SUNRISE, Fla. (AP/KDKA) — Two FBI agents were fatally shot and three wounded while trying to serve a search warrant in Florida on Tuesday, prompting a SWAT team to storm an apartment building where the suspect was holed up as neighbors huddled inside their homes. The suspect also ended up dead.
The confrontation in the Fort Lauderdale suburb of Sunrise marked one of the bloodiest days in FBI history in South Florida and among the deadliest nationally as well, according to the FBI website.
The FBI agents had come to the apartment complex to serve a federal search warrant in connection with a case involving child pornography and violent crimes against children, according to FBI Miami Special Agent Michael D. Leverock and FBI Agents Association President Brian O'Hare.
Two of the wounded agents were taken to hospitals to be treated and were in stable condition, Leverock said. The third did not require hospitalization, FBI Director Christopher A. Wray said in a statement.
The shooting happened around 6 a.m. in a middle-class neighborhood of single-family homes, duplexes and apartment buildings located west of Fort Lauderdale, near the Everglades.
The gunfire erupted with about four shots — "Boom, boom, boom, boom!" said Julius McLymont, whose house borders the Water Terrace apartment complex where the suspect was barricaded.

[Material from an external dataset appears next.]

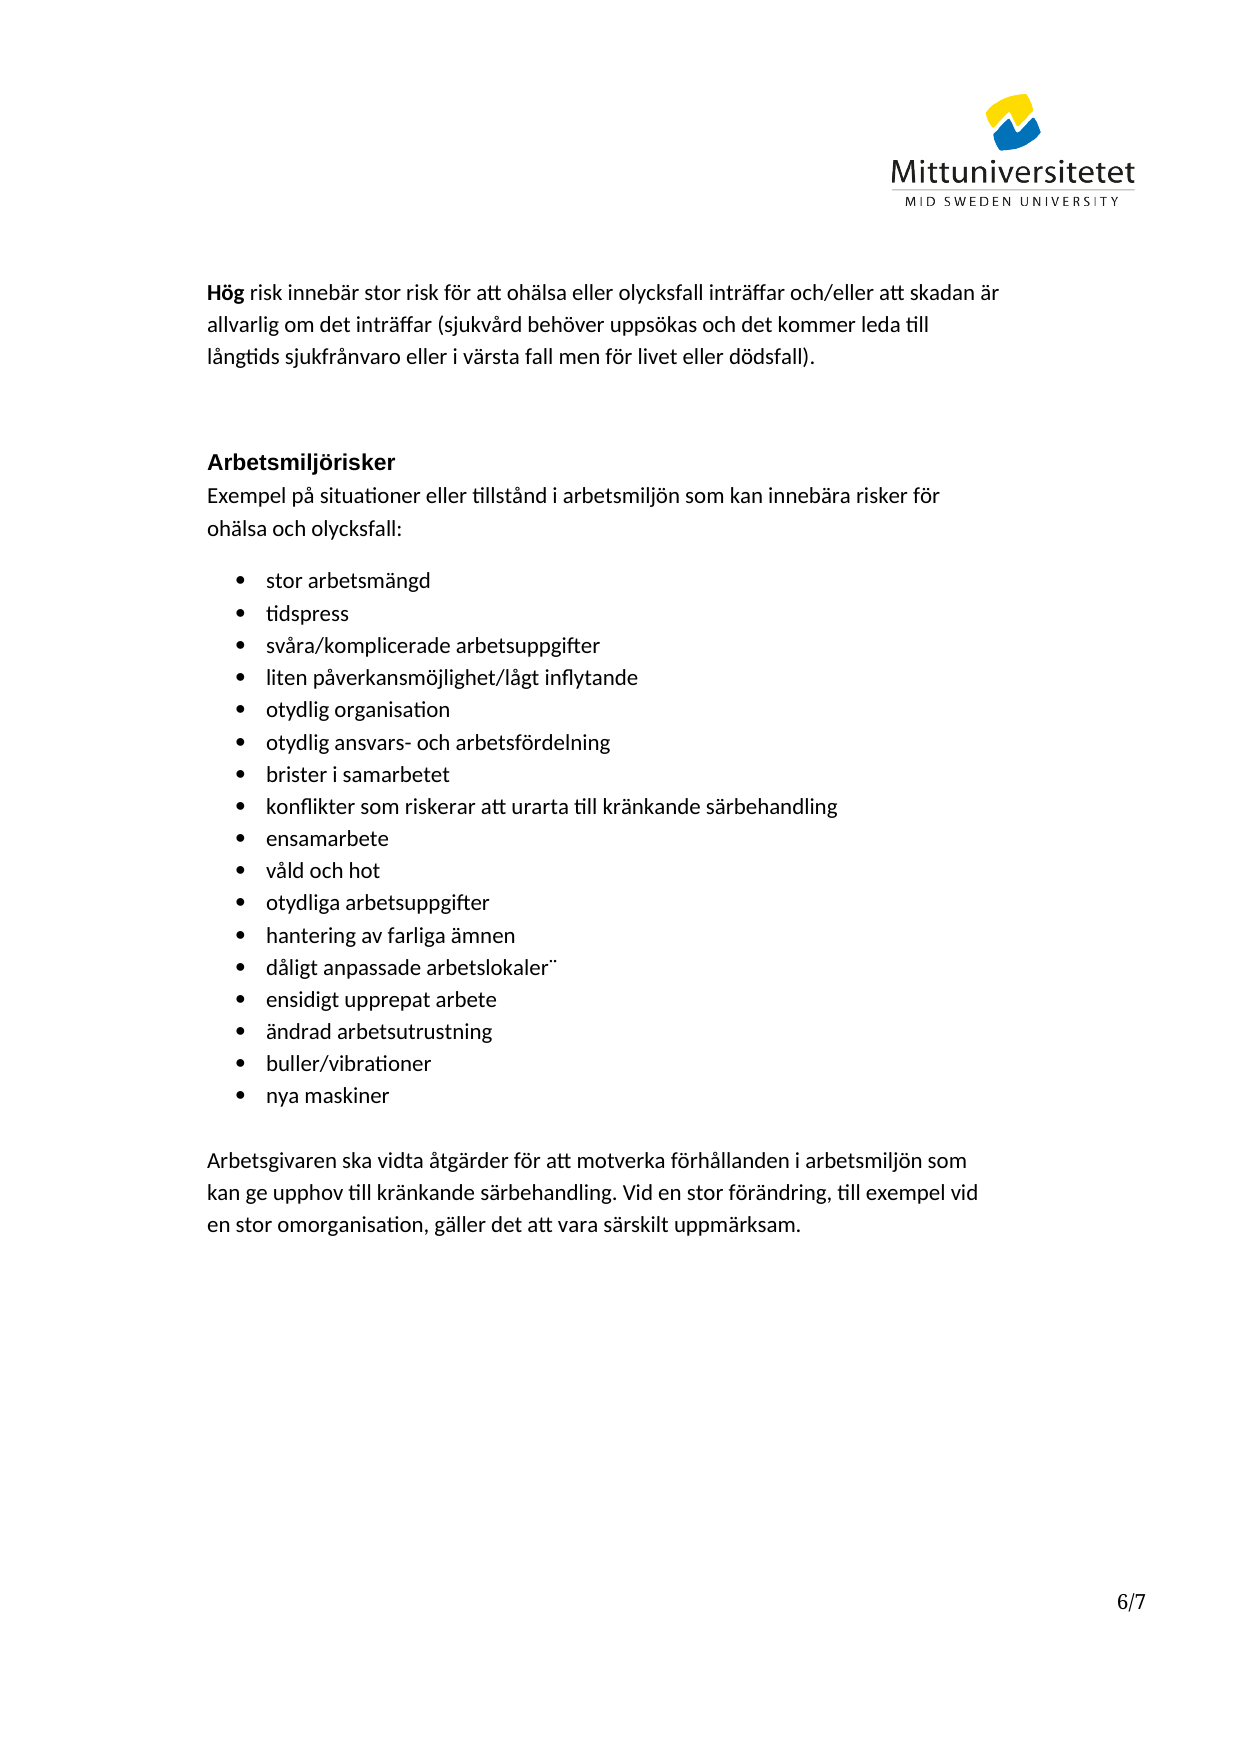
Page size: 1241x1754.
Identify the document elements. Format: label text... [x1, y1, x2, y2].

At first McLymont thought the gunfire was a car backfiring, then two minutes later he heard about five more shots. He went outside and looked over his fence as police cars and ambulances rushed in. Then he saw officers working on someone lying on the ground before they loaded the person into an ambulance.
A SWAT team appeared next, with officers donning riot gear. Then they went around the building, yelling, "Go, go, go!" McLymont said. He said he couldn't see the apartment where the shooting happened from his location.
Hours later, Sunrise Police urged residents of Water Terrace to remain inside their homes while law enforcement blocked the entrances to their community.
Wray identified the two slain agents as Daniel Alfin and Laura Schwartzenberger, both of whom specialized in investigating crimes against children.
There have been several other shootings throughout the FBI's history in which two agents have died, according to the bureau's Wall of Honor. The agents shot Tuesday were the first to be fatally shot in the line of duty since Special Agent Samuel Hicks was killed in 2008, the New York Times reports.
Christina Korbe pleaded guilty to shooting Hicks in Indiana Township during a pre-dawn drug raid at her home.
Prosecutors agreed to a 190-month sentence for her after dropping drug-trafficking conspiracy and weapons charges carrying a minimum 45-year prison sentence in return for Korbe's plea to the firearms charge and voluntary manslaughter.
"Special Agent Alfin and Special Agent Schwartzenberger exemplified heroism today in defense of their country," he said. "The FBI will always honor their ultimate sacrifice and will be forever grateful for their bravery."
Schwartzenberger, 43, had been an agent with the FBI since December 2005 and worked in the Miami field office on a squad of agents handling violent crimes against children, according to court records. Her work primarily focused on tracking offenders who sexually exploit children online and investigating other crimes against children.
Alfin, 36, who also investigated child exploitation cases, had previously worked at FBI headquarters handling major cases involving violent crimes against children, according to court records. He had a degree in information technology and went through the FBI's specialized training programs for cybercrimes. He was involved in a major child exploitation investigation dubbed Playpen that resulted in arrests around the world.
After the shootings Tuesday, police motorcycles with their lights flashing escorted a fire rescue truck as it brought the body of one of the agents to the medical examiner's office in nearby Dania Beach. Law enforcement officials from numerous agencies lined up to pay their respects as a flag-covered body was removed from the vehicle and taken inside.
Alex Piquero, a University of Miami sociology professor who has specialized in criminology, said serving search warrants at a person's home is incredibly hazardous for law enforcement officers.
"Serving warrants, next to domestic dispute calls and high-speed chases, are among the most dangerous for law enforcement — they don't know what awaits them on the inside," Piquero said.